TEXT EXCERPT →
Even if you don't use object-oriented programming, you still need to know how to work with Python objects. We look at a few examples.

Each built-in type (int, float, str, …) is an object with associated methods and attributes.

Strings

The text sequence — or "string" — type str has lots of string methods:1

>>> sentence = "may the force be with you!"

>>> sentence.capitalize()
'May the force be with you!'

>>> sentence.upper()
'MAY THE FORCE BE WITH YOU!'

>>> sentence.count("o")
2

>>> sentence.isdigit()
False

>>> sentence.replace("you", "us")
'may the force be with us!'

>>> sentence.split()
['may', 'the', 'force', 'be', 'with', 'you!']

Note that the string object itself contains all these methods:

>>> "may the force be with you!".upper()
'MAY THE FORCE BE WITH YOU!'

The output of many of these methods is again a string so one can easily concatenate or "chain" methods:

>>> sentence.replace("you", "us").title()
'May The Force Be With Us!'

If you are curious about other methods of an object such as the string sentences, use the TAB-completion in ipython on the object with a following period .:

sentence.<TAB>

This will show you all methods and attributes.

Activity: string methods

Given the sentence "MAY THE FORCE BE WITH YOU!"

  1. test if it is lower case
  2. make it lower case

Lists

The list type contains a large number of useful methods that allow one to manipulate the list. Typically, all operations are done "in place", i.e., they change the list itself.

>>> rebels = ["Luke", "Leia", "Han", "Chewie"]
>>> print(rebels)
['Luke', 'Leia', 'Han', 'Chewie']

>>> rebels.append("Lando")
>>> print(rebels)
['Luke', 'Leia', 'Han', 'Chewie', 'Lando']

>>> rebels.pop()
'Lando'
>>> print(rebels)
['Luke', 'Leia', 'Han', 'Chewie']

>>> rebels.remove("Han")
>>> print(rebels)
['Luke', 'Leia', 'Chewie']

>>> rebels.extend(["R2D2", "C3PO"])
>>> print(rebels)
['Luke', 'Leia', 'Chewie', 'R2D2', 'C3PO']

>>> rebels.reverse()
>>> print(rebels)
['C3PO', 'R2D2', 'Chewie', 'Leia', 'Luke']

>>> rebels.sort()
>>> print(rebels)
['C3PO', 'Chewie', 'Leia', 'Luke', 'R2D2']

>>> rebels.insert(2, "Han")
>>> print(rebels)
['C3PO', 'Chewie', 'Han', 'Leia', 'Luke', 'R2D2']

>>> rebels.clear()
>>> print(rebels)
[]

Creating objects: classes (advanced topic)

In Python one creates an object by first defining a class:2

import math

class Sphere:
   """A simple sphere."""
 
   def __init__(self, pos, radius=1):
       self.pos = tuple(pos)
       self.radius = float(radius)

   def volume(self):
       return 4/3 * math.pi * self.radius**3

   def translate(self, t):
       self.pos = tuple(xi + ti for xi, ti in zip(self.pos, t))

and then instantiating the object (creating an instance of the class)

ball = Sphere((0, 0, 10), radius=2)

Notes on the class definition above:

  • __init__() is a special method that is called when the class is instantiated: it is used to populate the object with user-defined values.
  • The first argument of each method (including __init__()) is always called self and refers to the class itself.
  • So-called instance attributes are created with self.ATTRIBUTE_NAME, e.g., self.pos.
  • Methods are defined just like ordinary Python functions except that the first argument is self.

DATA RECORDS →
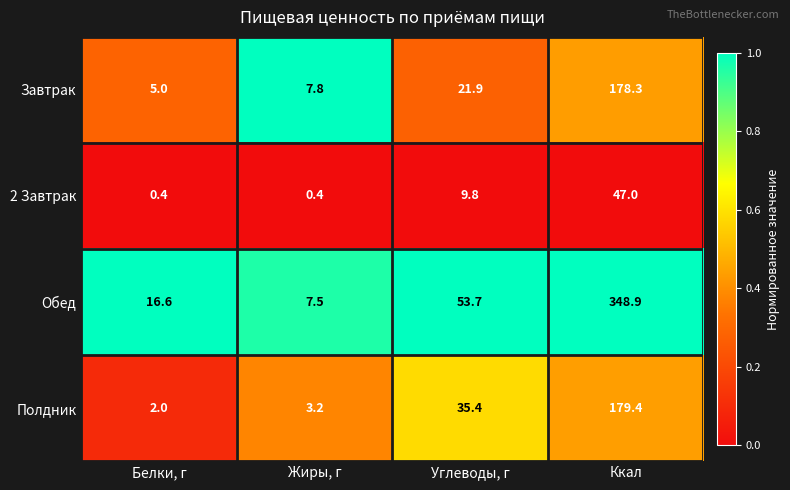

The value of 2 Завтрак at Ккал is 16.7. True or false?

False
==
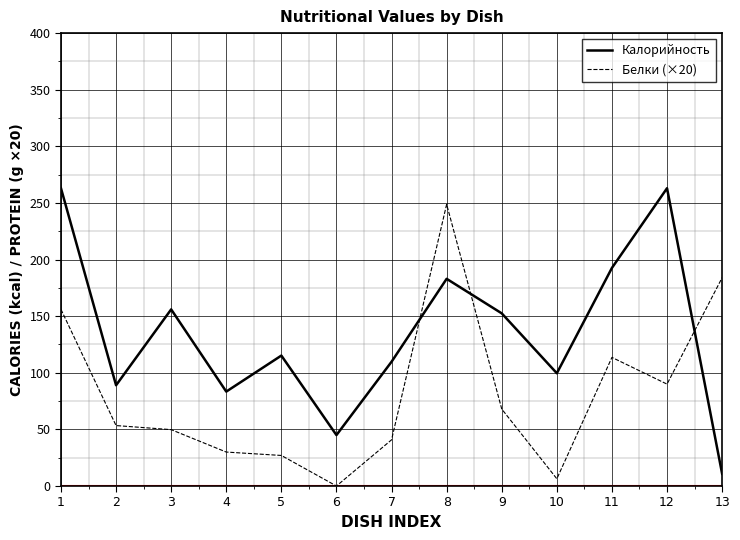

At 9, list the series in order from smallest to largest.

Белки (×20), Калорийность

AIM OF THE TASK →
Type out the passage on Python objects word for word, everything from "Activity: string methods" down to "the list itself.".

RESPONSE TO THE EXERCISE →
Activity: string methods

Given the sentence "MAY THE FORCE BE WITH YOU!"

  1. test if it is lower case
  2. make it lower case

Lists

The list type contains a large number of useful methods that allow one to manipulate the list. Typically, all operations are done "in place", i.e., they change the list itself.